O dilema do espelho

A senadora alagoana Heloísa Helena, uma das lideranças petistas ameaçadas de expulsão do partido por se posicionar contrariamente ao modelo de reforma da Previdência encaminhado pelo governo à Câmara dos Deputados, está recorrendo a um argumento incontestável para defender sua permanência na legenda. Entre outras coisas, Heloísa tem afirmado que, se as mudanças propostas pelo Palácio do Planalto fossem a “panacéia” para resolver os problemas do País, os petistas teriam que pedir desculpas à sociedade brasileira porque não as aprovaram no governo do ex-presidente Fernando Henrique Cardoso.

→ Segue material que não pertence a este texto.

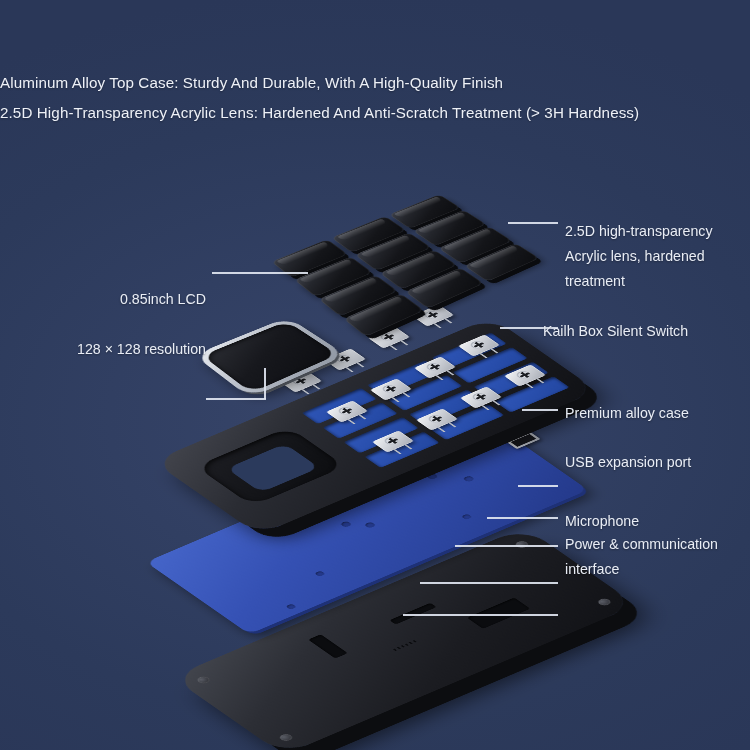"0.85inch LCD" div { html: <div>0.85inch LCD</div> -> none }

O argumento é inatacável porque toca na mais delicada nódoa política que marca este início de mandato do presidente Luiz Inácio Lula da Silva: a incapacidade da equipe ministerial de oferecer um projeto de administração pública substancialmente diverso do governo FHC. Naturalmente, as contradições entre o discurso e a prática política dos atuais ocupantes do Palácio do Planalto são a face mais visível do problema. Essa mácula, no entanto, está longe de ser a única cometida pelo governo.

Mais importante que isso são as sérias limitações que o ministério de Lula tem enfrentado para compatibilizar o desafio da governabilidade com as mudanças profundas prometidas pelo presidente da República na campanha eleitoral. Investidos do poder pelas urnas, os antigos socialistas do PT que agora assumem as tarefas cotidianas da função pública estão percebendo a gravidade desse dilema fundamental da política. E, o que é pior, revelando-se incapazes de oferecer uma solução satisfatória para o problema.

Um bom exemplo de como esse problema tem se manifestado na prática é exatamente a discussão sobre o nó da Previdência. O ministro Ricardo Berzoini informou, na semana passada, que uma das principais dificuldades do INSS é a recuperação de dívidas. E disse que, embora o valor de R$ 157,4 milhões recuperado até agora seja 104% superior ao obtido em igual período de 2002, o número é alto apenas porque a base de comparação é muito pequena, já que há sérios entraves técnico-jurídicos que dificultam o processo.

O problema se revela ainda mais grave quando consideramos a insistência do governo Lula de estabelecer a cobrança dos inativos no seu projeto de reforma da Previdência. Há uma evidente contradição entre essa proposta e a dificuldade de a União recuperar créditos da Previdência. Porque o eixo da crise do sistema previdenciário não é só o aumento do número de beneficiários, mas a dificuldade do Executivo de ampliar a receita para tornar o sistema viável.

Decididamente, criticar é muito mais fácil que fazer. O instrumento da crítica só faz sentido quando é acompanhado de um projeto de governo que se sustente em um sólido arcabouço de propostas exequíveis. Lula teve o cuidado de escolher colaboradores com perfis técnicos que, ao menos em tese, podem dar conta dessa tarefa. O problema é a base teórica do projeto de governo do presidente da República. Falta ao governo do PT apontar caminhos concretos, e viáveis, para solucionar os problemas do País. Este é um dilema que, de fato, o governo ainda não resolveu.